MADRID, 19 fev. (EUROPA PRESS) -
O presidente dos Estados Unidos, Donald Trump, assinou na terça-feira uma ordem executiva para aumentar o controle e a supervisão da Casa Branca sobre todos os departamentos e agências, que terão de apresentar projetos de regulamentos para revisão.
"Será a política do poder executivo garantir a supervisão e o controle presidencial de todo o poder executivo. Além disso, todos os departamentos e agências do executivo, incluindo as chamadas agências independentes, deverão submeter para análise todas as ações regulatórias significativas propostas e finais ao Escritório de Informações e Assuntos Regulatórios (OIRA) dentro do Escritório Executivo do Presidente antes da publicação no Registro Federal", diz um informativo.
A Casa Branca defendeu a ordem com base no fato de que ela se destina a "melhorar a administração" e "garantir a responsabilidade de todas as agências", embora não se aplique ao Federal Reserve.
A ordem afirma que "o presidente e o procurador-geral, sujeitos à supervisão" do primeiro, "fornecerão interpretações oficiais da lei para o executivo". "Nenhum funcionário do Poder Executivo, agindo em sua capacidade oficial, pode apresentar uma interpretação da lei (...) que contrarie as opiniões do presidente ou do procurador-geral em uma questão de lei", diz a ordem.

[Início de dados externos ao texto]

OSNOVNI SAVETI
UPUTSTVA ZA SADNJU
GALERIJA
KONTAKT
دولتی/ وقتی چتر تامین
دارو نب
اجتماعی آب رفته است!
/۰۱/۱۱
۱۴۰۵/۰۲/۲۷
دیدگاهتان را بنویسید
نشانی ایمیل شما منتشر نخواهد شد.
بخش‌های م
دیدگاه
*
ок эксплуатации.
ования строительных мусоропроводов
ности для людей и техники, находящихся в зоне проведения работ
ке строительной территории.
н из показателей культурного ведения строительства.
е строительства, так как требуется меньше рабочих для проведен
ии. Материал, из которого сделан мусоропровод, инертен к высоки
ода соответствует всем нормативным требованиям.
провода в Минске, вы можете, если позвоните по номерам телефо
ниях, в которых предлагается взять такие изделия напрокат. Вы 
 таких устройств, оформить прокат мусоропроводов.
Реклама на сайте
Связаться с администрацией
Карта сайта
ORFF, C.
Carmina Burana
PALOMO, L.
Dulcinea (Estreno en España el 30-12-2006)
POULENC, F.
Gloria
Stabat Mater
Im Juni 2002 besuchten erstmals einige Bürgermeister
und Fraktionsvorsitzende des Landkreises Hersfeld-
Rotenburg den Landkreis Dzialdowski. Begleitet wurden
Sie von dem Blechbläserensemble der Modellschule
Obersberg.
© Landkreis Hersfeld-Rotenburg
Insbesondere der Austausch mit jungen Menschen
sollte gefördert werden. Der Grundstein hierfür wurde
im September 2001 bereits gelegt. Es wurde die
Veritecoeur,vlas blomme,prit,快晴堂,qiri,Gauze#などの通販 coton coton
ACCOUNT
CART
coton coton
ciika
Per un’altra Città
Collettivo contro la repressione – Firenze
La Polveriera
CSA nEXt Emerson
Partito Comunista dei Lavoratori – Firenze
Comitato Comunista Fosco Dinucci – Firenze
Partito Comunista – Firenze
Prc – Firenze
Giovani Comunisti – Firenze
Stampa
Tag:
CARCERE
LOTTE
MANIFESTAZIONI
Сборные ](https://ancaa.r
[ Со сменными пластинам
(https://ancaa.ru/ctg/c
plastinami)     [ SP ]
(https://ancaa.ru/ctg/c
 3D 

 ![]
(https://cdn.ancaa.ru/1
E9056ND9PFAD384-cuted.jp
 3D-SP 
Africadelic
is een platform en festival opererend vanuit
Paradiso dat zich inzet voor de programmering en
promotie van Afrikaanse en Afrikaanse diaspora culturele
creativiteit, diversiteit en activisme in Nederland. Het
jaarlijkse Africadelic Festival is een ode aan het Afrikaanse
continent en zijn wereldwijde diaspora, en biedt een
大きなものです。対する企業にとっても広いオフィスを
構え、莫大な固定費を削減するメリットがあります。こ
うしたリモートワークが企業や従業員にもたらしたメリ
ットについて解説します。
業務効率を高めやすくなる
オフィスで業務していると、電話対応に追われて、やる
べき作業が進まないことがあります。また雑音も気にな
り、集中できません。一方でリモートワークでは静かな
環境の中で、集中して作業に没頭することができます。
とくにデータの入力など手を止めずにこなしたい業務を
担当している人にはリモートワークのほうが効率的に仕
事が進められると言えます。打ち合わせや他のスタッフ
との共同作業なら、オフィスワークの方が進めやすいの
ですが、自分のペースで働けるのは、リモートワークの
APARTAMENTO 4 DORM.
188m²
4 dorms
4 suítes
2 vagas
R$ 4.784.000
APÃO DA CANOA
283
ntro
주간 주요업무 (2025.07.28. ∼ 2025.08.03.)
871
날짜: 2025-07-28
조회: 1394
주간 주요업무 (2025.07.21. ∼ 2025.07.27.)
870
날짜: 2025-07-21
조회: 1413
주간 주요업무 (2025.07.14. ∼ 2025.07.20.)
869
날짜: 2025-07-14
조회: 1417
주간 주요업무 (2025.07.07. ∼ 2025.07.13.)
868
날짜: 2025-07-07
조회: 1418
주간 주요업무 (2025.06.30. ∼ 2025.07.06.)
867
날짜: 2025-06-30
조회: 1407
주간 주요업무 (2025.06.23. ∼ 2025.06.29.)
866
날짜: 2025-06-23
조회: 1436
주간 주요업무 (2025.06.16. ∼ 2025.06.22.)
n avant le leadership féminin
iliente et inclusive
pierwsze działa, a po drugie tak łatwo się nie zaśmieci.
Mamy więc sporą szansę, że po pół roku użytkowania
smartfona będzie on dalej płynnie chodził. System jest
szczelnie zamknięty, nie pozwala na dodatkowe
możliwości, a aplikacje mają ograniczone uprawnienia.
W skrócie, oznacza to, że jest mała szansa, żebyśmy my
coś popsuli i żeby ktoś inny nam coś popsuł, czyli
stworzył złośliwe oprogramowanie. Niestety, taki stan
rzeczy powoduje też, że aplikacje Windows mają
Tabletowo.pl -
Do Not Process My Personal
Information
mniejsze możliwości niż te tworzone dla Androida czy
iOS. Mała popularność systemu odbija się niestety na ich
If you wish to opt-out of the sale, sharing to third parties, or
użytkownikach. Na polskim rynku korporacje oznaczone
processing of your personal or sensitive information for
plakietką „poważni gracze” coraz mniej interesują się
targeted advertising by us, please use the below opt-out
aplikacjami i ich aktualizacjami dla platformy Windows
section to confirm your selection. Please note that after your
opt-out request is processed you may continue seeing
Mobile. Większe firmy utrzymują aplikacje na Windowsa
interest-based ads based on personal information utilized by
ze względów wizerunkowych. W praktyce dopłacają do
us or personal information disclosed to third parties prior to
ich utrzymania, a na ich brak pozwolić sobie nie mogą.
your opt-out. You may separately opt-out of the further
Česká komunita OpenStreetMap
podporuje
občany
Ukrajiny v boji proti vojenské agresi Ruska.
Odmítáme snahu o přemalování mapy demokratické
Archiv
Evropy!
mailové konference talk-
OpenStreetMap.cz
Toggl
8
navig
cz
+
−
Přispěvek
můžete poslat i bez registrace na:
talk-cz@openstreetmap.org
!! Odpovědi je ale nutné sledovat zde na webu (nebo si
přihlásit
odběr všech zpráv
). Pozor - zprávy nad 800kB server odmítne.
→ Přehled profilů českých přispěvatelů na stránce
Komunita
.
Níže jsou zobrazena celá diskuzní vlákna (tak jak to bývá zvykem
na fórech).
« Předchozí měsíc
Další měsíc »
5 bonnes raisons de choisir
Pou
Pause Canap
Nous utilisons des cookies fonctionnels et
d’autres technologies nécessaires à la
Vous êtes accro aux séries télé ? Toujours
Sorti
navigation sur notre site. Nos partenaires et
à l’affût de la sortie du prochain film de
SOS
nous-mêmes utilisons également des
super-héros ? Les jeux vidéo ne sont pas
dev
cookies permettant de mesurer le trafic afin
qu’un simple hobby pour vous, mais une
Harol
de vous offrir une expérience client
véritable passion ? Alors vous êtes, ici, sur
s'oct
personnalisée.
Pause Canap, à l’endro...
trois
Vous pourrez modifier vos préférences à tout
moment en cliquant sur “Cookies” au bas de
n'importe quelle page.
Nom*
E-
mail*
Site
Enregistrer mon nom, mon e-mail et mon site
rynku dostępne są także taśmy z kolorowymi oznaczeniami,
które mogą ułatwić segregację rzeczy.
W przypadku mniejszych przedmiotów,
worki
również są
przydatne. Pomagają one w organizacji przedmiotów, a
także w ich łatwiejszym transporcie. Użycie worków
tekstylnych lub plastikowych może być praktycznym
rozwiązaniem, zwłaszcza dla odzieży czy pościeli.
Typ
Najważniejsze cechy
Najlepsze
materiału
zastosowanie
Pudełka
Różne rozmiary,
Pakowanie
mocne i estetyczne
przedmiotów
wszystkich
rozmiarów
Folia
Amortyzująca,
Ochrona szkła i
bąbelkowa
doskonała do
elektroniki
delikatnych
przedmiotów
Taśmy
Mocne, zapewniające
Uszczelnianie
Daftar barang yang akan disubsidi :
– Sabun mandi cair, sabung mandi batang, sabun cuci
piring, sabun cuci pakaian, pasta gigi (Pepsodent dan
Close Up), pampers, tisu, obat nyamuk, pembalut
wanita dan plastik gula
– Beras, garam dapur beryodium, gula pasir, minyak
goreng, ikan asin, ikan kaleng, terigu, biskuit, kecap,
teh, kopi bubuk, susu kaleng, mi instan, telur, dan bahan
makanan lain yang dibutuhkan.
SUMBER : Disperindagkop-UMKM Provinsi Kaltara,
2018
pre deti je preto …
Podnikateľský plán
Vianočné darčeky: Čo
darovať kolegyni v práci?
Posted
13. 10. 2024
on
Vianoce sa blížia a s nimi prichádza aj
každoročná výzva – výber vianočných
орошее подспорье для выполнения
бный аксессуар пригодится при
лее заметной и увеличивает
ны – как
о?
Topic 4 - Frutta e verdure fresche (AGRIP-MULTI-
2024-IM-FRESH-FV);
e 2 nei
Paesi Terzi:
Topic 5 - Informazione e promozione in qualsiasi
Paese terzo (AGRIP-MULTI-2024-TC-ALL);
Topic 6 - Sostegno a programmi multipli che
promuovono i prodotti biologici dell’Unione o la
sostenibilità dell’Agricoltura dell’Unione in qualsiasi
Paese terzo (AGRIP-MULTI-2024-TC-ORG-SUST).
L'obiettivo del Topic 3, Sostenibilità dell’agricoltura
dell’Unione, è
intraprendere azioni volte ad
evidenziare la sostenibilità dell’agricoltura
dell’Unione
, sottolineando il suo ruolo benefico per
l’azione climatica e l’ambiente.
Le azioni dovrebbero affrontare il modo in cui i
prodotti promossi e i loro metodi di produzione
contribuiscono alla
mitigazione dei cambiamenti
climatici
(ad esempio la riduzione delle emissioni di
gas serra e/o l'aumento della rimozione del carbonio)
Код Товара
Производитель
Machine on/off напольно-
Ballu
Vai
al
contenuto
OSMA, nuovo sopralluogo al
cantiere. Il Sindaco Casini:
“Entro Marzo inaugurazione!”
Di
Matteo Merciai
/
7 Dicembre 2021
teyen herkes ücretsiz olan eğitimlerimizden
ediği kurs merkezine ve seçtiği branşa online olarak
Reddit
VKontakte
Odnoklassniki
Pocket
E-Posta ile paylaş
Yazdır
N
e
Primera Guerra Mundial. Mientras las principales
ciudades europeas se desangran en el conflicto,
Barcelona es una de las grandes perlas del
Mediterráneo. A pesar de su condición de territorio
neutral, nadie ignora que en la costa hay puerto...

TRANSPARÊNCIA SOBRE "DESPERDÍCIO"
A Casa Branca também instruiu os chefes de departamentos e agências a "tomar todas as medidas necessárias para tornar público, na medida máxima permitida por lei (...) os detalhes completos de cada programa encerrado, contrato cancelado, concessão encerrada ou outra obrigação descontinuada de fundos federais".
"O povo americano tem o direito de ver como o governo federal desperdiçou seus salários suados", disse ele em um "memorando" divulgado à mídia.
Ele denunciou o fato de que, com seus impostos, os cidadãos têm "subsidiado projetos ideológicos no exterior e organizações domésticas envolvidas em ações que prejudicam o interesse nacional".